Больше всего пострадал от нацистского запрета университет Гёттингена, в котором работало много ученых еврейского происхождения. Максу Борну, хотя он и был одним из основателей квантовой физики, сообщили, что он должен уйти в отставку. Математики Эмми Нётер и Рихард Курант также были уволены. Лауреат Нобелевской премии экспериментатор Джеймс Франк сам подал в отставку, прежде чем ему было предложено покинуть свой пост. Фон Лауэ в очередной раз попытался заручиться поддержкой своих коллег, чтобы осудить эту чистку, но безрезультатно. Планк, чей голос имел бы большой вес, отказался открыто протестовать против нацистов, хотя в частных беседах выражал свой ужас от такого развития событий.

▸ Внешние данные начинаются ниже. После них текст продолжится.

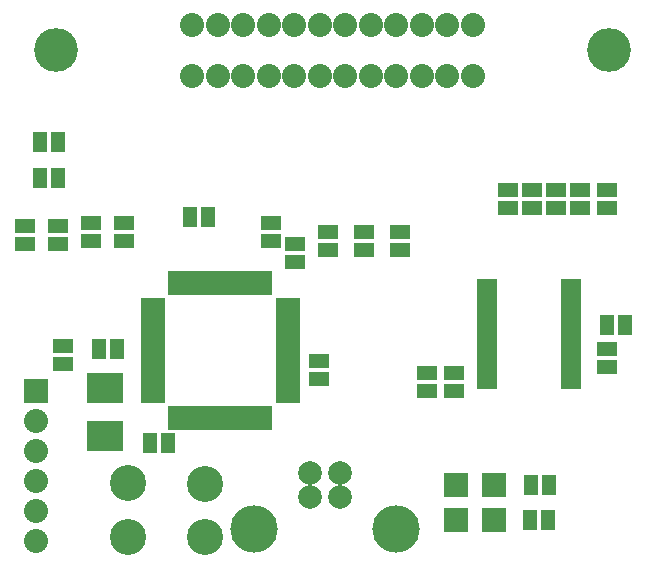
<source format=gts>
G04 (created by PCBNEW-RS274X (2011-nov-30)-testing) date Mon 27 Feb 2012 01:24:57 PM EST*
G01*
G70*
G90*
%MOIN*%
G04 Gerber Fmt 3.4, Leading zero omitted, Abs format*
%FSLAX34Y34*%
G04 APERTURE LIST*
%ADD10C,0.006000*%
%ADD11C,0.120000*%
%ADD12R,0.079000X0.079000*%
%ADD13C,0.079100*%
%ADD14C,0.157800*%
%ADD15R,0.120000X0.100000*%
%ADD16C,0.080000*%
%ADD17C,0.146000*%
%ADD18R,0.080000X0.080000*%
%ADD19R,0.065000X0.045000*%
%ADD20R,0.045000X0.065000*%
%ADD21R,0.070000X0.036000*%
%ADD22R,0.036000X0.080000*%
%ADD23R,0.080000X0.036000*%
G04 APERTURE END LIST*
G54D10*
G54D11*
X52520Y-49386D03*
X52520Y-47575D03*
X55080Y-49386D03*
X55080Y-47614D03*
G54D12*
X63464Y-48819D03*
X64724Y-48819D03*
X63470Y-47650D03*
X64730Y-47650D03*
G54D13*
X58610Y-48030D03*
X59590Y-48030D03*
X59590Y-47240D03*
X58610Y-47240D03*
G54D14*
X56730Y-49100D03*
X61470Y-49100D03*
G54D15*
X51750Y-44400D03*
X51750Y-46000D03*
G54D16*
X59775Y-33995D03*
X60625Y-33995D03*
X58075Y-33995D03*
X58925Y-33995D03*
X59775Y-32305D03*
X58925Y-32305D03*
X58075Y-32305D03*
X60625Y-32305D03*
X57225Y-33995D03*
X56375Y-33995D03*
X55525Y-33995D03*
X54675Y-33995D03*
X57225Y-32305D03*
X56375Y-32305D03*
X55525Y-32305D03*
X54675Y-32305D03*
X61475Y-33995D03*
X62325Y-33995D03*
X63175Y-33995D03*
X64025Y-33995D03*
X61475Y-32305D03*
X62325Y-32305D03*
X63175Y-32305D03*
X64025Y-32305D03*
G54D17*
X68565Y-33150D03*
X50135Y-33150D03*
G54D18*
X49450Y-44500D03*
G54D16*
X49450Y-45500D03*
X49450Y-46500D03*
X49450Y-47500D03*
X49450Y-48500D03*
X49450Y-49500D03*
G54D19*
X61600Y-39800D03*
X61600Y-39200D03*
X60400Y-39800D03*
X60400Y-39200D03*
X59200Y-39800D03*
X59200Y-39200D03*
X58100Y-40200D03*
X58100Y-39600D03*
X65200Y-38400D03*
X65200Y-37800D03*
X66000Y-38400D03*
X66000Y-37800D03*
X66800Y-38400D03*
X66800Y-37800D03*
X67600Y-38400D03*
X67600Y-37800D03*
X68500Y-38400D03*
X68500Y-37800D03*
X51300Y-39500D03*
X51300Y-38900D03*
X50200Y-39600D03*
X50200Y-39000D03*
X49100Y-39600D03*
X49100Y-39000D03*
X52400Y-39500D03*
X52400Y-38900D03*
G54D20*
X49600Y-36200D03*
X50200Y-36200D03*
X49600Y-37400D03*
X50200Y-37400D03*
G54D19*
X57300Y-39500D03*
X57300Y-38900D03*
G54D20*
X55200Y-38700D03*
X54600Y-38700D03*
G54D19*
X68500Y-43100D03*
X68500Y-43700D03*
G54D20*
X53850Y-46250D03*
X53250Y-46250D03*
G54D19*
X50350Y-43600D03*
X50350Y-43000D03*
X63400Y-43900D03*
X63400Y-44500D03*
X62500Y-43900D03*
X62500Y-44500D03*
G54D20*
X68500Y-42300D03*
X69100Y-42300D03*
G54D19*
X58900Y-44100D03*
X58900Y-43500D03*
G54D20*
X52170Y-43110D03*
X51570Y-43110D03*
G54D21*
X64500Y-40950D03*
X64500Y-41200D03*
X64500Y-41460D03*
X64500Y-41720D03*
X64500Y-41970D03*
X64500Y-42230D03*
X64500Y-42490D03*
X64500Y-42740D03*
X64500Y-43000D03*
X64500Y-43250D03*
X64500Y-43510D03*
X64500Y-43770D03*
X64500Y-44020D03*
X64500Y-44280D03*
X67300Y-44280D03*
X67300Y-44020D03*
X67300Y-43780D03*
X67300Y-43510D03*
X67300Y-43250D03*
X67300Y-43000D03*
X67300Y-42740D03*
X67300Y-42490D03*
X67300Y-42230D03*
X67300Y-41970D03*
X67300Y-41720D03*
X67300Y-41460D03*
X67300Y-41200D03*
X67300Y-40950D03*
G54D22*
X55600Y-45400D03*
X55915Y-45400D03*
X56230Y-45400D03*
X56545Y-45400D03*
X56860Y-45400D03*
X57175Y-45400D03*
X55285Y-45400D03*
X54970Y-45400D03*
X54655Y-45400D03*
X54340Y-45400D03*
X54025Y-45400D03*
X55600Y-40900D03*
X55915Y-40900D03*
X56230Y-40900D03*
X56545Y-40900D03*
X56860Y-40900D03*
X57175Y-40900D03*
X55285Y-40900D03*
X54970Y-40900D03*
X54655Y-40900D03*
X54340Y-40900D03*
X54025Y-40900D03*
G54D23*
X57850Y-43150D03*
X53350Y-43150D03*
X57850Y-42835D03*
X53350Y-42835D03*
X53350Y-42520D03*
X57850Y-42520D03*
X57850Y-42205D03*
X53350Y-42205D03*
X53350Y-41890D03*
X57850Y-41890D03*
X57850Y-41575D03*
X53350Y-41575D03*
X53350Y-43465D03*
X57850Y-43465D03*
X57850Y-43780D03*
X53350Y-43780D03*
X53350Y-44095D03*
X57850Y-44095D03*
X57850Y-44410D03*
X53350Y-44410D03*
X53350Y-44725D03*
X57850Y-44725D03*
G54D20*
X65950Y-47650D03*
X66550Y-47650D03*
X65920Y-48819D03*
X66520Y-48819D03*
M02*

</source>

Рекрутеры из университетов других стран быстро поняли, что эта потеря Германии вполне может стать их приобретением. Первым, кто воспользовался такой возможностью, был физик из Оксфордского университета Фредерик Линдеманн, решивший переманить нескольких знаменитостей, чтобы усилить исследовательский потенциал своего университета. Благодаря Дж. Дж. Томсону, Эрнесту Резерфорду и другим ученым Кембридж сильно опережал Оксфорд в научных достижениях, и Линдеманн надеялся хоть немного сбалансировать ситуацию. Высокомерный, пафосный, столь не любимый многими Линдеманн уже видел Эйнштейна на постоянной должности в Оксфорде, но Эйнштейн приезжал лишь раз в году и на короткий срок. Антисемитский закон означал, что другие ученые, скорее всего, уедут из Германии по примеру Эйнштейна. Возможно, подумал Линдеманн, ему удастся их уговорить, и Оксфорд станет для них новым домом.
Линдеманн родился в Германии и окончил Берлинский университет, поэтому он был хорошо знаком с этой страной и следил за ее политикой. Сразу поняв, что нацистский режим будет представлять угрозу для всего мира, он поделился своими опасениями с Уинстоном Черчиллем, одним из своих ближайших друзей. Во время Второй мировой войны премьер-министр Черчилль назначил его главным научным консультантом и поспособствовал в получении британского звания пэра как лорда Черуэлла. Линдеманн оказал большое влияние на британскую военную политику, славно (или позорно, в зависимости от точки зрения) выступая за бомбардировку немецких районов жилой застройки. По иронии судьбы, учитывая его будущую роль в военное время, на Пасху 1933 года Линдеманн попал в небольшую аварию, когда поехал в Германию на своем «роллс-ройсе», чтобы встретиться с немецкими учеными.